Text:

□ □ □ □ □ □ □

'Marvel's Spider-Man' Is The Greatest Spidey Adaptation Of All Time
What makes Spider-Man so... amazing? Some might argue its the slick costume and funny quips. Others would suggest its his ability to swing through the air and catch thieves just like flies.
For me personally, and I think the majority of Spidey fans out there, the crucial ingredient that makes Spider-Man such an enduring powerhouse of pop culture isn't his powers, or his enemies, or his gadgets, it's the man behind the mask.
Peter Parker is what makes Spider-Man special, and that's the way it's always been. The very best Spider-Man stories are the ones that understand this and make it so that the web-head's costumed exploits will always have some kind of consequence on the hapless, decent every-man Parker.
Just look at Sam Raimi's Spider-Man 2, or classic stories like "The Night Gwen Stacy Died" and "If This Be My Destiny." The very best Spidey stories out there work because Peter has an emotional stake, a personal connection to his alter ego's adventures that few other heroes share. It's often the case that for Spider-Man to win, Peter Parker has to lose.
Peter himself tends to be fully aware of this unfortunate rule, and always chooses to do the right thing anyway - no matter what inevitably awful consequences might befall his personal life. Because as we all know, the science nerd-turned superhero learned the hard way that great power comes with a whole load of responsibility.

□ □ □ □ □ □ □

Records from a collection
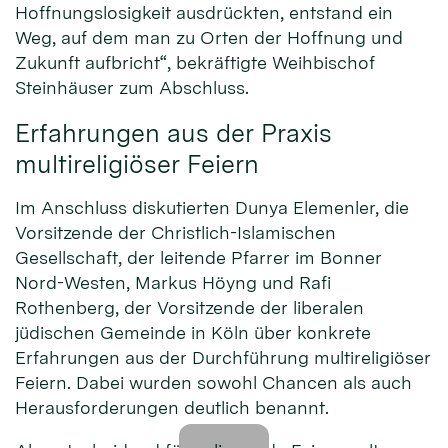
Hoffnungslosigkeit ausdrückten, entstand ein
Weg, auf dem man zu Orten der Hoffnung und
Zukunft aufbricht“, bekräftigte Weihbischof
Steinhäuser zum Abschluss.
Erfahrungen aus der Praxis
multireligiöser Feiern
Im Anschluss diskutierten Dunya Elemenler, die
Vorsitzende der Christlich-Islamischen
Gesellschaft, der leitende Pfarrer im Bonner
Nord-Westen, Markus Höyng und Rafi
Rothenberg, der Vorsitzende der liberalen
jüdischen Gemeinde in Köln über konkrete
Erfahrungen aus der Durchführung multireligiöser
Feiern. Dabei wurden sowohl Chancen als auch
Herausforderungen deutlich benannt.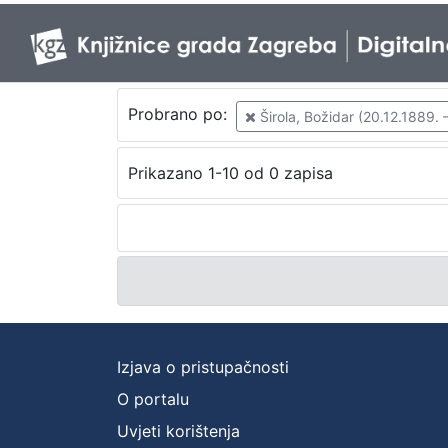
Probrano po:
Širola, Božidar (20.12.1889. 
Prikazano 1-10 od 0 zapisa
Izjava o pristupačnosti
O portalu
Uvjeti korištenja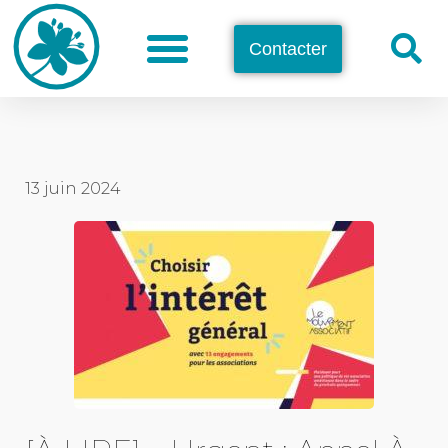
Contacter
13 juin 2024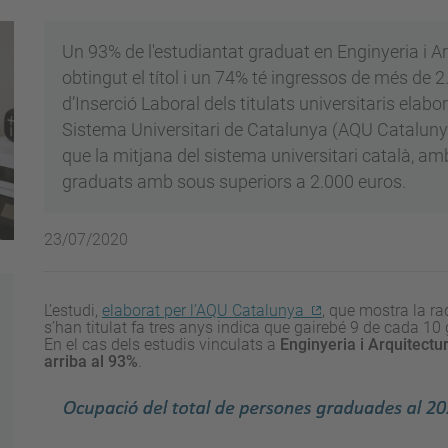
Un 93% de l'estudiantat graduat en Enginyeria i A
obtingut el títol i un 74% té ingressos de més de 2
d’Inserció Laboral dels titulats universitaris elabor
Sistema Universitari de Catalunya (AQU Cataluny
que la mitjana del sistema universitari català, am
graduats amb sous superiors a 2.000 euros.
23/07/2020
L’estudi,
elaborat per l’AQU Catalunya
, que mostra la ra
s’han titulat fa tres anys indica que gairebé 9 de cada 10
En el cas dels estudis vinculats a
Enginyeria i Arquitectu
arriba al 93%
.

□ □ □ □ □ □ □

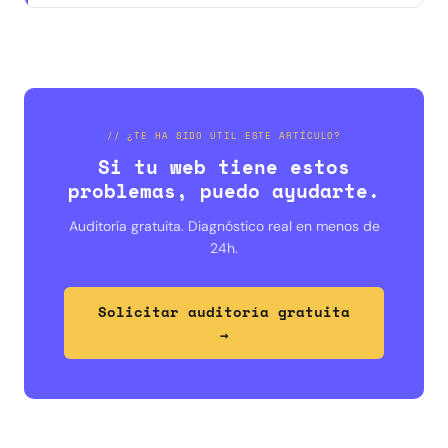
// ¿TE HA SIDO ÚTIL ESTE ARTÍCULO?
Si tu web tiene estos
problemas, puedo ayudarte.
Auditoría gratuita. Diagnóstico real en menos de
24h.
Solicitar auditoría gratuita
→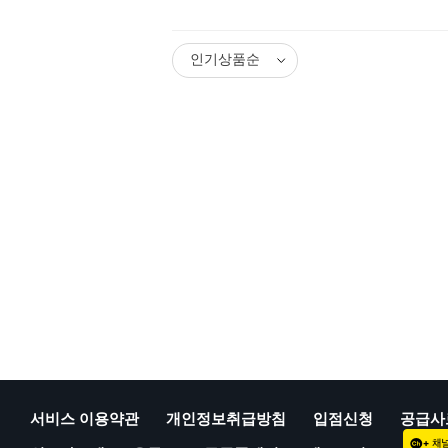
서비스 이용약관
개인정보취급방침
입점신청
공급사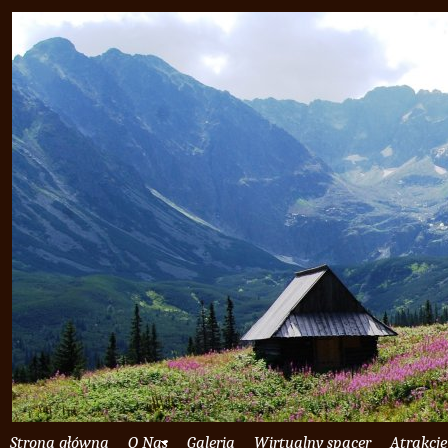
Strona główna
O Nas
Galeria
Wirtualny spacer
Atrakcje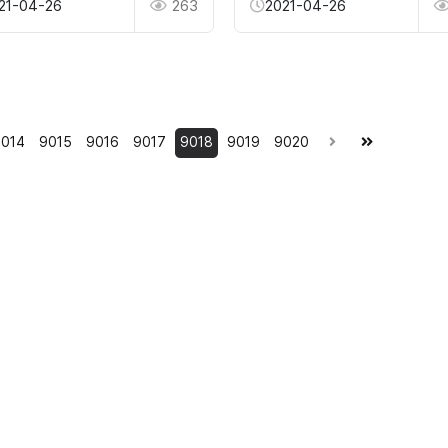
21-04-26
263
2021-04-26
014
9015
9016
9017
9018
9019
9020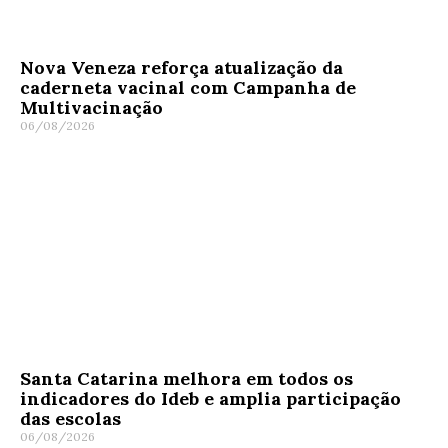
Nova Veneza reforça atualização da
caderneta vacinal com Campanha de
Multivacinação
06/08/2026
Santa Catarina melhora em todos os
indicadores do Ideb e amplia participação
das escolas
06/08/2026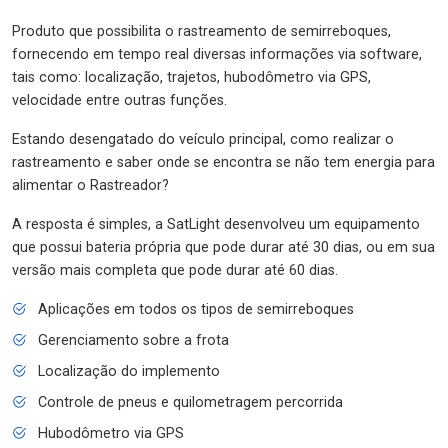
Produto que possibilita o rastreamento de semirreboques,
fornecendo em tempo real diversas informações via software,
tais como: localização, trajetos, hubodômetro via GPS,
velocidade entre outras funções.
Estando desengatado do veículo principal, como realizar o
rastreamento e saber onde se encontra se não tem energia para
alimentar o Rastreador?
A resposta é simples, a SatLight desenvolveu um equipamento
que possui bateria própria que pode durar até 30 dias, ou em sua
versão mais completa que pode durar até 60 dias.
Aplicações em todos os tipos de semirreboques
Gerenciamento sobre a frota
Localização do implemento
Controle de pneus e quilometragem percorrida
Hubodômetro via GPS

□ □ □ □ □ □ □

Tasks:
[A] In the Spider-Man article, which Sam Raimi film is given as an example of one of the very best Spidey stories?
[B] Return the passage of the Spider-Man article between "Just look at" and "load of responsibility.", inclusive.
Rely only on the Spider-Man article to complete the tasks.

Answer set:
[A] Spider-Man 2.

[B]
Just look at Sam Raimi's Spider-Man 2, or classic stories like "The Night Gwen Stacy Died" and "If This Be My Destiny." The very best Spidey stories out there work because Peter has an emotional stake, a personal connection to his alter ego's adventures that few other heroes share. It's often the case that for Spider-Man to win, Peter Parker has to lose.
Peter himself tends to be fully aware of this unfortunate rule, and always chooses to do the right thing anyway - no matter what inevitably awful consequences might befall his personal life. Because as we all know, the science nerd-turned superhero learned the hard way that great power comes with a whole load of responsibility.